Les bénévoles organisent des réunions publiques et des pétitions pour sensibiliser les autorités locales et nationales. Leur objectif : trouver des solutions pour pérenniser le centre, qu’il s’agisse de subventions supplémentaires, de partenariats ou de réorganisation interne. Pour l’instant, aucune décision officielle n’a été rendue publique, mais la pression monte.

Les classes de mer, un outil pédagogique reconnu

Les séjours en classe de mer sont reconnus par le ministère de l’Éducation nationale comme un outil pédagogique efficace. Ils permettent aux élèves de mieux comprendre les enjeux environnementaux, tout en renforçant leur autonomie et leur esprit d’équipe. « Ces séjours sont une véritable bouffée d’oxygène pour les enfants, surtout dans un contexte où les écrans occupent une place centrale dans leur quotidien », explique un enseignant interviewé par Reporterre.

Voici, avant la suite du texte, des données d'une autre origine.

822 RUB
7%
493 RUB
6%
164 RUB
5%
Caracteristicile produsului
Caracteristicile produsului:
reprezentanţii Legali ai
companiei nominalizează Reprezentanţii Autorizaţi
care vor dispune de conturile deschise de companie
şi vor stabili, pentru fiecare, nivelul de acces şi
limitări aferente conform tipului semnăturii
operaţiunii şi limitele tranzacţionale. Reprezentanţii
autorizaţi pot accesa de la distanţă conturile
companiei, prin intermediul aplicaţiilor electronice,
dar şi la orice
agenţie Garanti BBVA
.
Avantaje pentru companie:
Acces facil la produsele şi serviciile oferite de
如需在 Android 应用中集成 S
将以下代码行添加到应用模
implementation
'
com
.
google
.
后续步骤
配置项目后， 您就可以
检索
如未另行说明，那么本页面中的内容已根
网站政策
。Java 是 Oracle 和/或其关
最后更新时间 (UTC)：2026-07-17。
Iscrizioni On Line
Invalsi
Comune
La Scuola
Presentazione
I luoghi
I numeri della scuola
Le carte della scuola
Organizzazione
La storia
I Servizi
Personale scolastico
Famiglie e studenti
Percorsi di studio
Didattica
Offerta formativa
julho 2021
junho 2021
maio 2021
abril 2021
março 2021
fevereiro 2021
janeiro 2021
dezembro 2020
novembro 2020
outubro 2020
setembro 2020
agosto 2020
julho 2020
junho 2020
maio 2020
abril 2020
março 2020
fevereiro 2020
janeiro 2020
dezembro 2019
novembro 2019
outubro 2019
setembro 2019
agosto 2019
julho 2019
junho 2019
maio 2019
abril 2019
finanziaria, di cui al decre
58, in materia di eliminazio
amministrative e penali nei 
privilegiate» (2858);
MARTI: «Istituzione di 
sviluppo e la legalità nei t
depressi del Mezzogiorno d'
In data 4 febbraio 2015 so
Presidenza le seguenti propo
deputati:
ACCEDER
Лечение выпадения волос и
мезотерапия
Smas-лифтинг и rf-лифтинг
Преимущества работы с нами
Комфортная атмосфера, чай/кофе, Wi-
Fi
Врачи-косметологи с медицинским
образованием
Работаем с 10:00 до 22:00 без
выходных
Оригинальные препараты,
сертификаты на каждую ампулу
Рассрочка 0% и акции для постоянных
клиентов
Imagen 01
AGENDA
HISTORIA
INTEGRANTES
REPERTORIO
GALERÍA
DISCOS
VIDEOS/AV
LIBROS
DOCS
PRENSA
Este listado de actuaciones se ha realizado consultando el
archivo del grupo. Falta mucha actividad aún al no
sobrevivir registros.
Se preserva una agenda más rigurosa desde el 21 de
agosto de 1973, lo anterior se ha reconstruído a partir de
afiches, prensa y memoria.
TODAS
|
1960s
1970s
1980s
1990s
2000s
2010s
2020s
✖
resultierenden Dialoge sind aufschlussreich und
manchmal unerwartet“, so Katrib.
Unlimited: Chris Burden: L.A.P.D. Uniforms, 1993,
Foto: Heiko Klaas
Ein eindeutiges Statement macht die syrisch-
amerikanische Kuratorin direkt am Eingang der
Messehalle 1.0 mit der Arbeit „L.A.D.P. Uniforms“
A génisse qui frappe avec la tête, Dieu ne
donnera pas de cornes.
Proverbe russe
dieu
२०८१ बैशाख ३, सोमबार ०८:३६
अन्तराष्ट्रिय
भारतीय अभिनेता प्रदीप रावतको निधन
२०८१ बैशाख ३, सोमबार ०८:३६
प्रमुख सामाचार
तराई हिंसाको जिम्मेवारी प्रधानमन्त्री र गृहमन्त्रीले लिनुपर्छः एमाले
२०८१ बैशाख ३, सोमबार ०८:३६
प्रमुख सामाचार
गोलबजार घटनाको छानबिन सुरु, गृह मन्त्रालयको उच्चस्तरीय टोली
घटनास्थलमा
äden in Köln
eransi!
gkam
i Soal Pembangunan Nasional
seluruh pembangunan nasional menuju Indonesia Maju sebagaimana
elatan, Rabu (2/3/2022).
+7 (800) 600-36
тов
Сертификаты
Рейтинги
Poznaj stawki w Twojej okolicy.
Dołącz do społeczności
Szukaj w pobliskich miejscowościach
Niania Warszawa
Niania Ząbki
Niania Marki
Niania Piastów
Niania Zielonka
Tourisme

À Cancale, où la mer est omniprésente, le centre Virginie Hériot joue un rôle clé dans la transmission des savoirs locaux et la sensibilisation à la protection du littoral. La disparition de cette structure priverait non seulement les enfants d’une expérience formatrice, mais aussi les enseignants d’un outil pédagogique précieux.

Et maintenant ?

La situation du centre Virginie Hériot devrait être clarifiée dans les prochaines semaines, à l’issue des discussions entre l’association, les collectivités locales et l’État. Une réunion décisive est prévue le 10 juin 2026 pour évoquer l’avenir de la structure. D’ici là, les bénévoles espèrent mobiliser suffisamment de soutien pour sauver ce lieu emblématique. Reste à savoir si les pouvoirs publics parviendront à trouver un compromis permettant de maintenir ce centre en activité.

La fermeture du centre Virginie Hériot interroge plus largement sur l’avenir des classes de mer en France. Ces séjours, souvent organisés dans des centres comme celui de Cancale, pourraient-ils disparaître faute de moyens ? Une chose est sûre : la mobilisation des acteurs locaux montre que l’attachement à ces expériences éducatives reste fort.

D’après Reporterre, le centre est menacé par des difficultés financières et logistiques, sans qu’un motif précis n’ait été officiellement communiqué. Une association locale tente de trouver des solutions pour éviter sa fermeture.